# DESCRIPTION OF THE TASK
Filter the entries below down to the lines that hold "price".

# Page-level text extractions
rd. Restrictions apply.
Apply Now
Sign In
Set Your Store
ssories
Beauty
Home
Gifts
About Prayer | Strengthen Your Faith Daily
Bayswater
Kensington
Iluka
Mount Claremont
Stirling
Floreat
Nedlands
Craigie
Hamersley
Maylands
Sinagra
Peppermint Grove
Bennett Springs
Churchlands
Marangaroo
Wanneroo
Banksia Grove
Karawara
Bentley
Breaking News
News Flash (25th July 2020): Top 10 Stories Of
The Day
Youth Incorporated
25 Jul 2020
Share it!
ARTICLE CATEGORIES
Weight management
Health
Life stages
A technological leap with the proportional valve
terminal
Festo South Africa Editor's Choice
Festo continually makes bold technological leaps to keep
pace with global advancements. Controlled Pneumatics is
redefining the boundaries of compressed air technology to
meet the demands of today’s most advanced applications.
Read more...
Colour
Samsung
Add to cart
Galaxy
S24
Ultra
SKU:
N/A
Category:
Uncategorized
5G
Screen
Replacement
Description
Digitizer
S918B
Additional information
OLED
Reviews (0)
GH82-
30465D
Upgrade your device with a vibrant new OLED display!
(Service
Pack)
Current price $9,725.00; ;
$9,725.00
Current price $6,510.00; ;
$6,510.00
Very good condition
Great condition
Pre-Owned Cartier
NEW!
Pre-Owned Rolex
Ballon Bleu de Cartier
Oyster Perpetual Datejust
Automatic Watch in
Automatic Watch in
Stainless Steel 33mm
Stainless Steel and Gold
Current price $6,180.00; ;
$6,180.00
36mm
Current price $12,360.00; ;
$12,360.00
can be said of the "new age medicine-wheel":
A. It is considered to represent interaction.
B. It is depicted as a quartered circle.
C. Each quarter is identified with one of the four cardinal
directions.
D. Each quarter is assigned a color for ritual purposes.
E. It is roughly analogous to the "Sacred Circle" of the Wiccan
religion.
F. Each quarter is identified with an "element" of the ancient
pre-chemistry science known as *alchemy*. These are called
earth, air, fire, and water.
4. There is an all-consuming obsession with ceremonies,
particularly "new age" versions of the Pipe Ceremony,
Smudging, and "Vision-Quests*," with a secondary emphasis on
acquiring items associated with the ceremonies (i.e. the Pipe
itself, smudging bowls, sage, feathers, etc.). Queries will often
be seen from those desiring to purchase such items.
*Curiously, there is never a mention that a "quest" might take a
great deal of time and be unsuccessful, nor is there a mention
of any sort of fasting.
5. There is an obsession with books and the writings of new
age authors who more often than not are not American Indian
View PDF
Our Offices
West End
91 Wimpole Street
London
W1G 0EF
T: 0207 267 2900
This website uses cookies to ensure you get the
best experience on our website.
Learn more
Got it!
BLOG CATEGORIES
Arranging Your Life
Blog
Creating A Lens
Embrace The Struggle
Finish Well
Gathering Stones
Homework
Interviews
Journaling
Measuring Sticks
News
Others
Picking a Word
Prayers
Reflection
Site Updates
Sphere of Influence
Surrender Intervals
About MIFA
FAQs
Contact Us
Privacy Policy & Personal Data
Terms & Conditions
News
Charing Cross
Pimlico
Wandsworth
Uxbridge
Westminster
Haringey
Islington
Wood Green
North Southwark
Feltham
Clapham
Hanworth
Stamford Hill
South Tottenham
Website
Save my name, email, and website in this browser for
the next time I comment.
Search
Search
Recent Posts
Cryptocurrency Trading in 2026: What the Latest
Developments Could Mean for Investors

# SOLUTION FOR THIS PROBLEM
Current price $9,725.00; ;
Current price $6,510.00; ;
Current price $6,180.00; ;
Current price $12,360.00; ;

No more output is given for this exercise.